*** Block opens ***

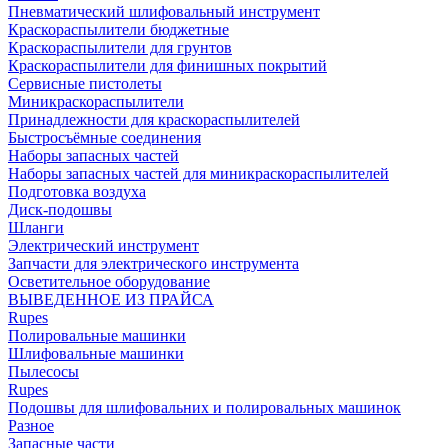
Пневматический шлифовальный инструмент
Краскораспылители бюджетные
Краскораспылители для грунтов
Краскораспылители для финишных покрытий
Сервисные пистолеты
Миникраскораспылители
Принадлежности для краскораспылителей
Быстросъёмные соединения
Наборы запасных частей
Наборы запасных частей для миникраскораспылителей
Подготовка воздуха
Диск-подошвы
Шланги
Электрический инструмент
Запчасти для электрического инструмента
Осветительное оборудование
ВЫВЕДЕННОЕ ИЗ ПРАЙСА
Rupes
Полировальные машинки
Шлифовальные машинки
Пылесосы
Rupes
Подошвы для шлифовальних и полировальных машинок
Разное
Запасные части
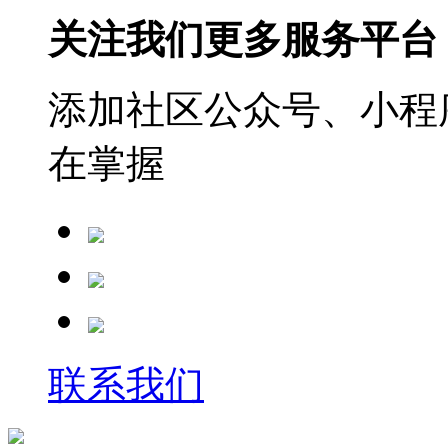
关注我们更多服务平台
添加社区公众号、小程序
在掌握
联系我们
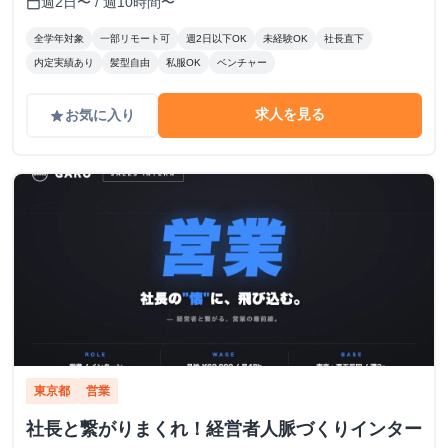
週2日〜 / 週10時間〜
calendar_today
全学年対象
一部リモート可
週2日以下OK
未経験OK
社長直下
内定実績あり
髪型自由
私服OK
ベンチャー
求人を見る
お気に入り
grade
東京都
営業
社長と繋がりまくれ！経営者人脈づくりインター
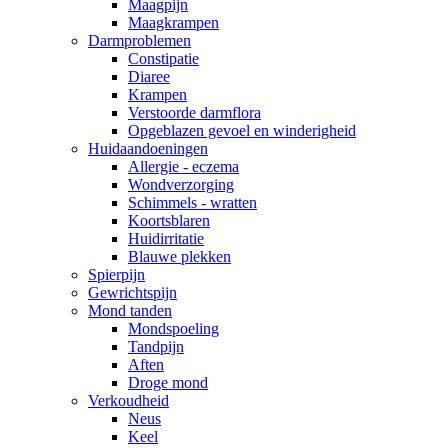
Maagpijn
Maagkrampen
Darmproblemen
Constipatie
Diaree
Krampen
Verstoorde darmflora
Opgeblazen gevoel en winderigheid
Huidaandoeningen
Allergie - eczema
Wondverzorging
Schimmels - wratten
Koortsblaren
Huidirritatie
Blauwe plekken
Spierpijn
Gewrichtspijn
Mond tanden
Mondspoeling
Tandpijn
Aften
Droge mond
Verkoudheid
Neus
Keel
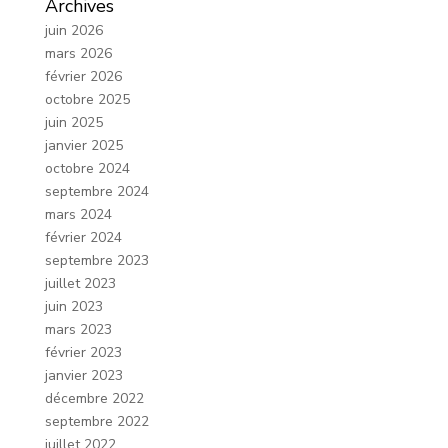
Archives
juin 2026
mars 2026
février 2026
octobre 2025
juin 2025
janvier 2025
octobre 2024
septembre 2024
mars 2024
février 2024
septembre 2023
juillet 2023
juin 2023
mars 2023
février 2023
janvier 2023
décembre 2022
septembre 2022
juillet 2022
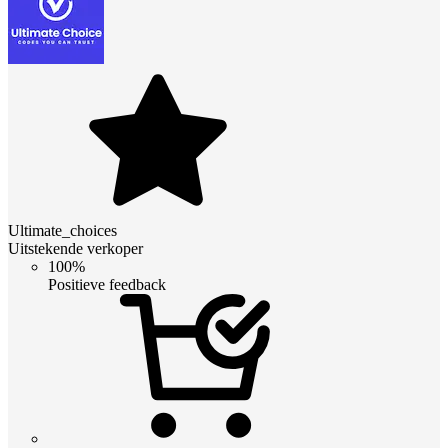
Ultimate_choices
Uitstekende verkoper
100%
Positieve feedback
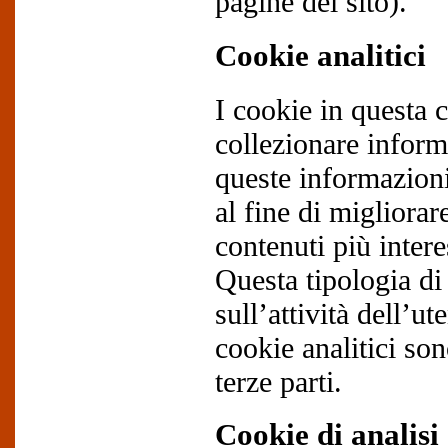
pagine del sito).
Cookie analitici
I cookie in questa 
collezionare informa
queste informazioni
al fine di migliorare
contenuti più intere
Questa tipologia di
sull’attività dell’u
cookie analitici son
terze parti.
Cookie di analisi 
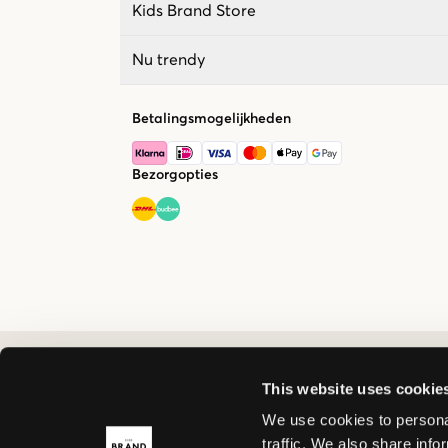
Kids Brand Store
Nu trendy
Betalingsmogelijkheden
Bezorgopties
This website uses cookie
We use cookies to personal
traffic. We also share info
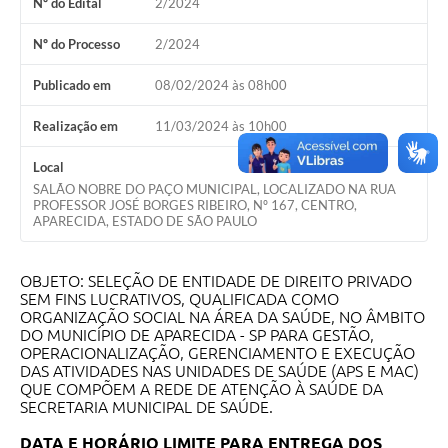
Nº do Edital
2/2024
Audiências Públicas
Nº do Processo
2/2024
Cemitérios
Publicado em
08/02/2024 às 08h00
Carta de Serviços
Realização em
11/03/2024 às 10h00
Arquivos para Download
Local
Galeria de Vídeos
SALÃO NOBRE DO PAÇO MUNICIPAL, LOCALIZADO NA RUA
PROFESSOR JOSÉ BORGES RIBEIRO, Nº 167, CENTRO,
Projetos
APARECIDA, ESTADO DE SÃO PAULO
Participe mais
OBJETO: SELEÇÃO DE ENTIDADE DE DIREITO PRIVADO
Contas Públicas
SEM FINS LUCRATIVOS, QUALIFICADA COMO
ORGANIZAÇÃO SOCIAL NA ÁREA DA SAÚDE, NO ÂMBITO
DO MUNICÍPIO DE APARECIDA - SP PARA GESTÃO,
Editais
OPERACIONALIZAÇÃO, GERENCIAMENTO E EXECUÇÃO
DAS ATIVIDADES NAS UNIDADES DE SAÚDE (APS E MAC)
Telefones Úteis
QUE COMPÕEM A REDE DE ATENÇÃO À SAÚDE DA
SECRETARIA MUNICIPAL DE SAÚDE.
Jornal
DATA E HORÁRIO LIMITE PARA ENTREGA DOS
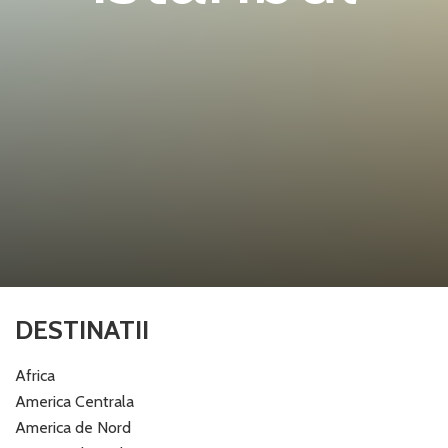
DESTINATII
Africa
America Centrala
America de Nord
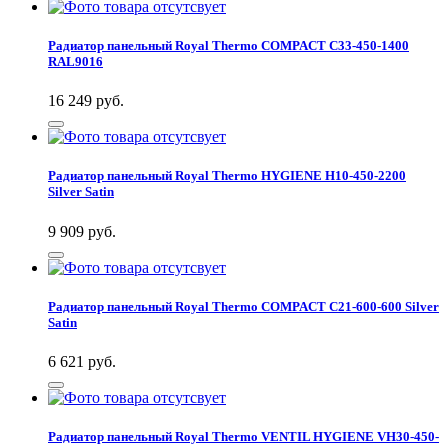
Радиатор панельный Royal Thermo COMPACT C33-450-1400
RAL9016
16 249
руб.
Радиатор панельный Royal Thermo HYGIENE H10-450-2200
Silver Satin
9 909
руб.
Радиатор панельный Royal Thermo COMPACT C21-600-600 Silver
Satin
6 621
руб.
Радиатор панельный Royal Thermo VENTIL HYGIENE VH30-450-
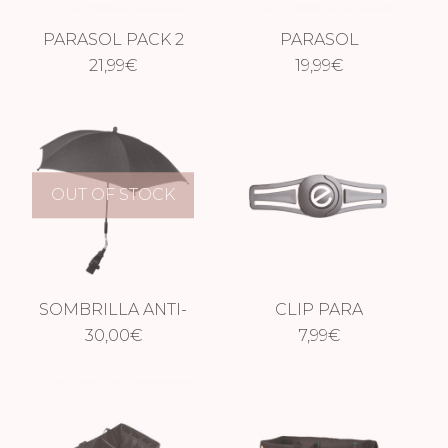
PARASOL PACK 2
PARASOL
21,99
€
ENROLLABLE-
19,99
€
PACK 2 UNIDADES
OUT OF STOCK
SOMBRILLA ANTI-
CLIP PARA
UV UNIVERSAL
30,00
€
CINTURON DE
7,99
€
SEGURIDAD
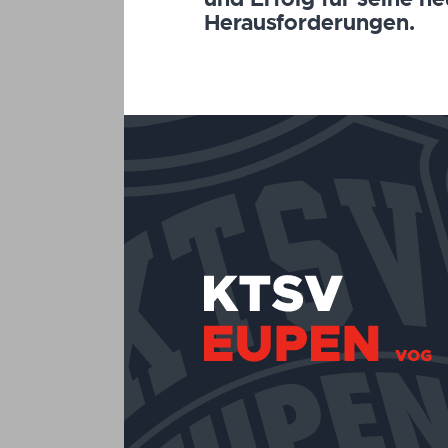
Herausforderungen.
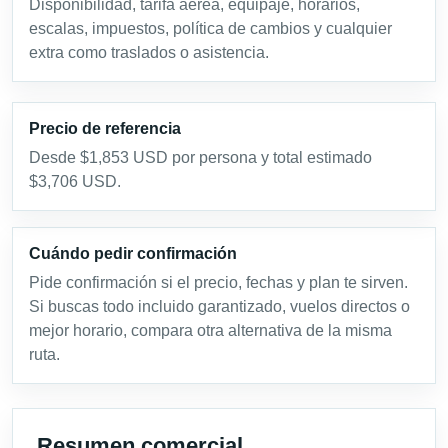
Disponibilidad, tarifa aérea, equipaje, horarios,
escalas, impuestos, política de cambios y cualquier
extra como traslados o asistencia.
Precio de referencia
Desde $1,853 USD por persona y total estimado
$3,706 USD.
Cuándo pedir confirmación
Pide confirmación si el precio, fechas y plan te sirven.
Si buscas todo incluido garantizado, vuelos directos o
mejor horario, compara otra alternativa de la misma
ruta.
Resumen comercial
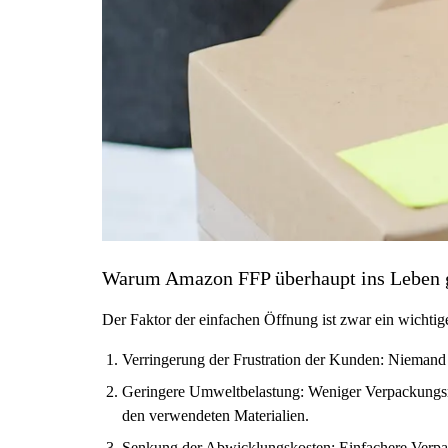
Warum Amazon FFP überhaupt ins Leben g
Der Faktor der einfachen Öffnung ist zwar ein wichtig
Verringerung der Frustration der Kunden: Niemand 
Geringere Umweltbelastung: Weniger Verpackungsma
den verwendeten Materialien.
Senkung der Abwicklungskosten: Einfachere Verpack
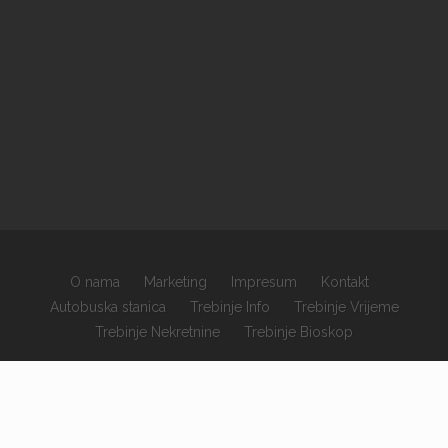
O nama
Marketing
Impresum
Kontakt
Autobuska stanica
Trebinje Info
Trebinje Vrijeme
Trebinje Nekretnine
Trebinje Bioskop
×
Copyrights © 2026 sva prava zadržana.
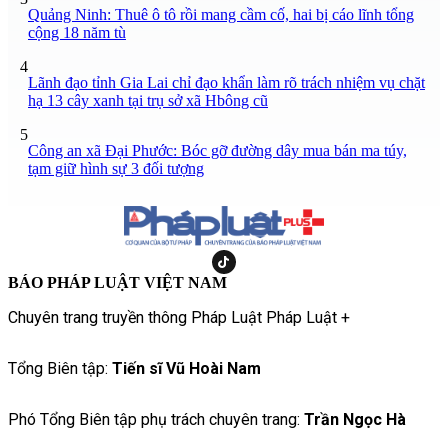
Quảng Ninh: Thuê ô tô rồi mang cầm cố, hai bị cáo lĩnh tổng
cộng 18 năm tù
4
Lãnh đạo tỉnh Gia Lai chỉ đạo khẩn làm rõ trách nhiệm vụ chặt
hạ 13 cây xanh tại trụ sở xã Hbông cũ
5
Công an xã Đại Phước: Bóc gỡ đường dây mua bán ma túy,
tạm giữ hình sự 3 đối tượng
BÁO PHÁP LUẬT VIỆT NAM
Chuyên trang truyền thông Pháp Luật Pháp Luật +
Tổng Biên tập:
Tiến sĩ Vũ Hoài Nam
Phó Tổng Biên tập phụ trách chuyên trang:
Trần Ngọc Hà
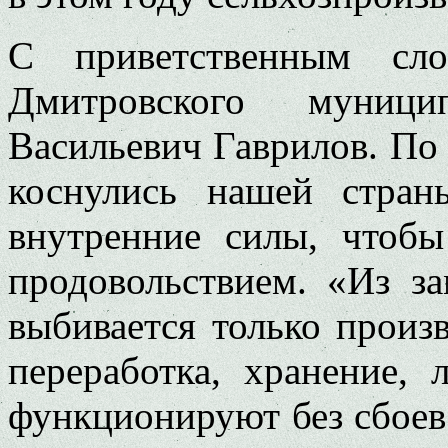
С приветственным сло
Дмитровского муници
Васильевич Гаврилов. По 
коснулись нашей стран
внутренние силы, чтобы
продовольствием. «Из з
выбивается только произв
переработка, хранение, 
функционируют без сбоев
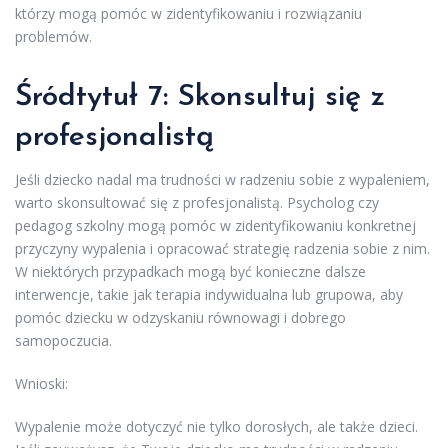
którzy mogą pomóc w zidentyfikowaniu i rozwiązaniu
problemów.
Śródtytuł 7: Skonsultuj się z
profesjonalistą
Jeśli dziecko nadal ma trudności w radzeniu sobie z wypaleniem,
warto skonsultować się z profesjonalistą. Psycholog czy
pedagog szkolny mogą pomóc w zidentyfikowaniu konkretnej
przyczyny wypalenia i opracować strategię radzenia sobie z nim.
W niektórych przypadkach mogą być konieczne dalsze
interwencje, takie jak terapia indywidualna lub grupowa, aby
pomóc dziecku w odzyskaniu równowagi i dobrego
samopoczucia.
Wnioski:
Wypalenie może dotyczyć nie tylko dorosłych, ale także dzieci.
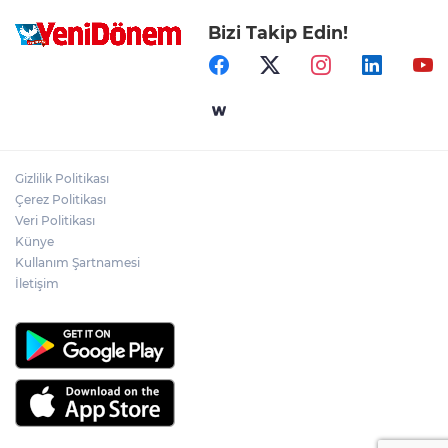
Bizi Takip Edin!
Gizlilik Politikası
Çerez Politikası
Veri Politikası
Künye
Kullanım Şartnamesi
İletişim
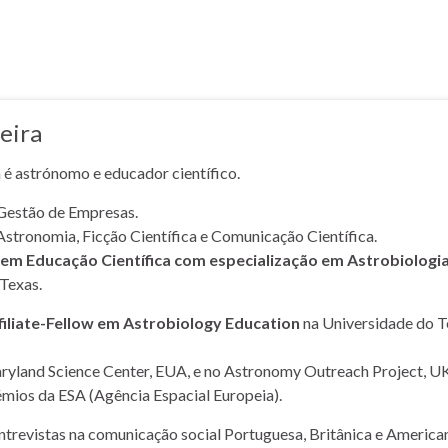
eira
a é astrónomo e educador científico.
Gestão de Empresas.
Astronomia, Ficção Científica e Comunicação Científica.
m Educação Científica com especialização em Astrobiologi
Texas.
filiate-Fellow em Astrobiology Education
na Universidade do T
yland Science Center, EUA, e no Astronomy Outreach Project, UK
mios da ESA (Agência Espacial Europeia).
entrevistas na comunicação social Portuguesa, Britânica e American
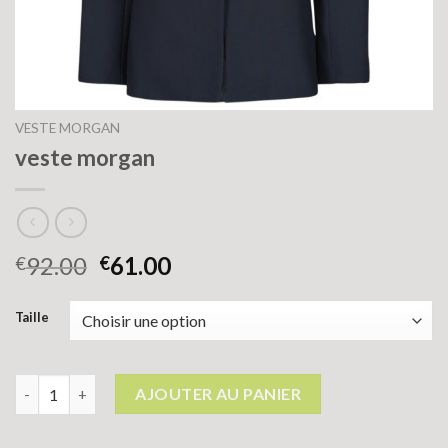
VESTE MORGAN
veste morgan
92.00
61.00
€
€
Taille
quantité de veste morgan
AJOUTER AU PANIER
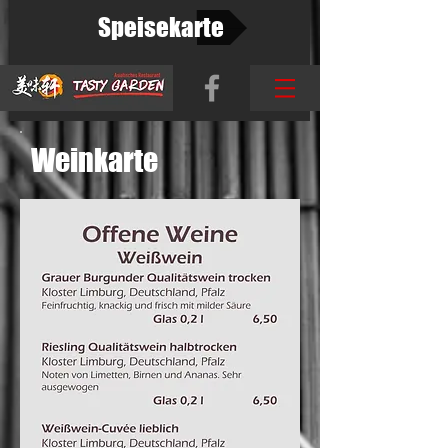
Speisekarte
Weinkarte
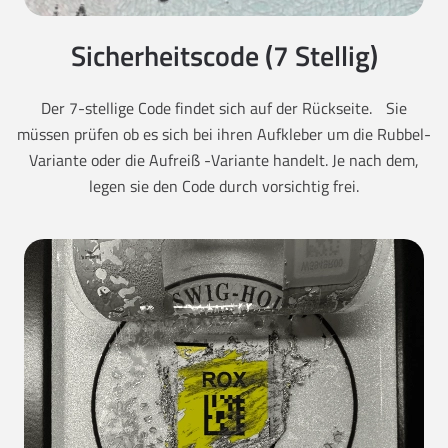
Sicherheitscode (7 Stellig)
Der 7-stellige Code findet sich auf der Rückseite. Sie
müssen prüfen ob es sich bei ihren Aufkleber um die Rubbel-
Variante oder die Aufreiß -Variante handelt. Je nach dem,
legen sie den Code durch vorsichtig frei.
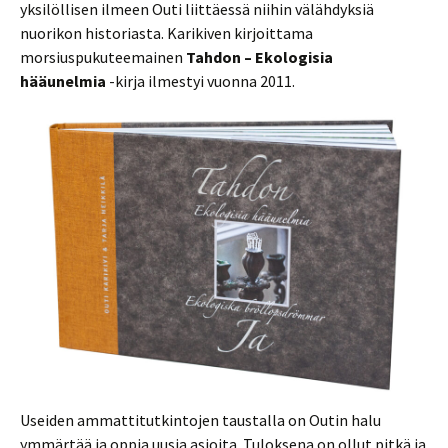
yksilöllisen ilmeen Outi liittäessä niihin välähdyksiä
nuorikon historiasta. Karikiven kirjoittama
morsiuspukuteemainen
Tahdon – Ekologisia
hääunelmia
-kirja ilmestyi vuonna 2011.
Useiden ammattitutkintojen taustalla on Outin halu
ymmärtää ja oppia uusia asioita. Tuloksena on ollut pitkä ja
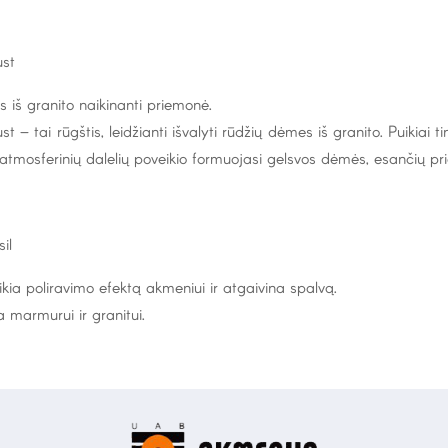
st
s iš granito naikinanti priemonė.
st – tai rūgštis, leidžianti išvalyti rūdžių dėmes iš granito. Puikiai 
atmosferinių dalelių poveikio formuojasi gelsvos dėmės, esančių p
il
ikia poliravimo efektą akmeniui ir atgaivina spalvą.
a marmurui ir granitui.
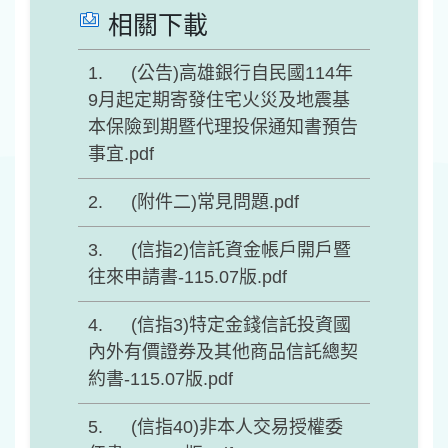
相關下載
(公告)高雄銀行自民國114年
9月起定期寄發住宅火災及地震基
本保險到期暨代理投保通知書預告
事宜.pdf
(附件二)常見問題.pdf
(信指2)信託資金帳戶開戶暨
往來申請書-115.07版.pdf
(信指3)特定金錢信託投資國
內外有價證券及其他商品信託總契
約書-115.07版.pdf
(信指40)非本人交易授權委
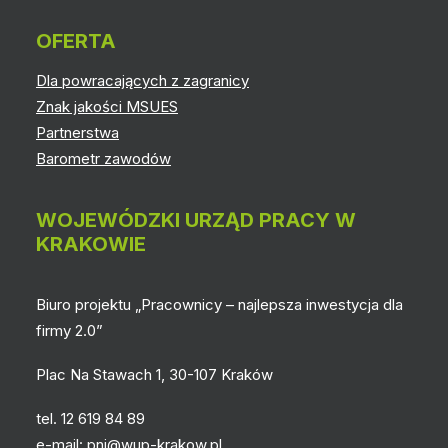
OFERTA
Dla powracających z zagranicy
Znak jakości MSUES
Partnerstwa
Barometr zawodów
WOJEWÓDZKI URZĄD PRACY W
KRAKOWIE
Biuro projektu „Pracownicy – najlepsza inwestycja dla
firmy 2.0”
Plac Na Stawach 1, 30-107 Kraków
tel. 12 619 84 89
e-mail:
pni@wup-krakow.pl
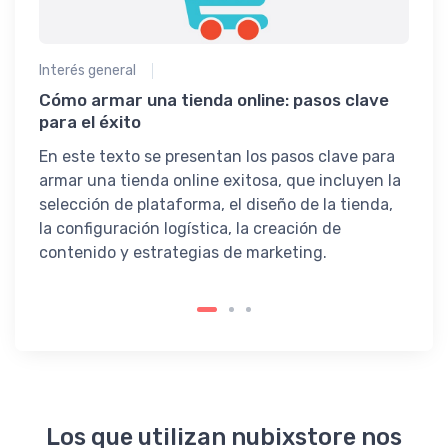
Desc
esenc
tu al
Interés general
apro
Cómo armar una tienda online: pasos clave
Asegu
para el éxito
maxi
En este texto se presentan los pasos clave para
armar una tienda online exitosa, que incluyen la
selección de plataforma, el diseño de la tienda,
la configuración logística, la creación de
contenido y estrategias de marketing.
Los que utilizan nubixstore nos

*** Block closes ***

## Task to carry out:
Copy out each line of the entries that holds "Royal".

## Exercise answer:
Радиатор панельный Royal Thermo COMPACT C33-450-1400
Радиатор панельный Royal Thermo HYGIENE H10-450-2200
Радиатор панельный Royal Thermo COMPACT C21-600-600 Silver
Радиатор панельный Royal Thermo VENTIL HYGIENE VH30-450-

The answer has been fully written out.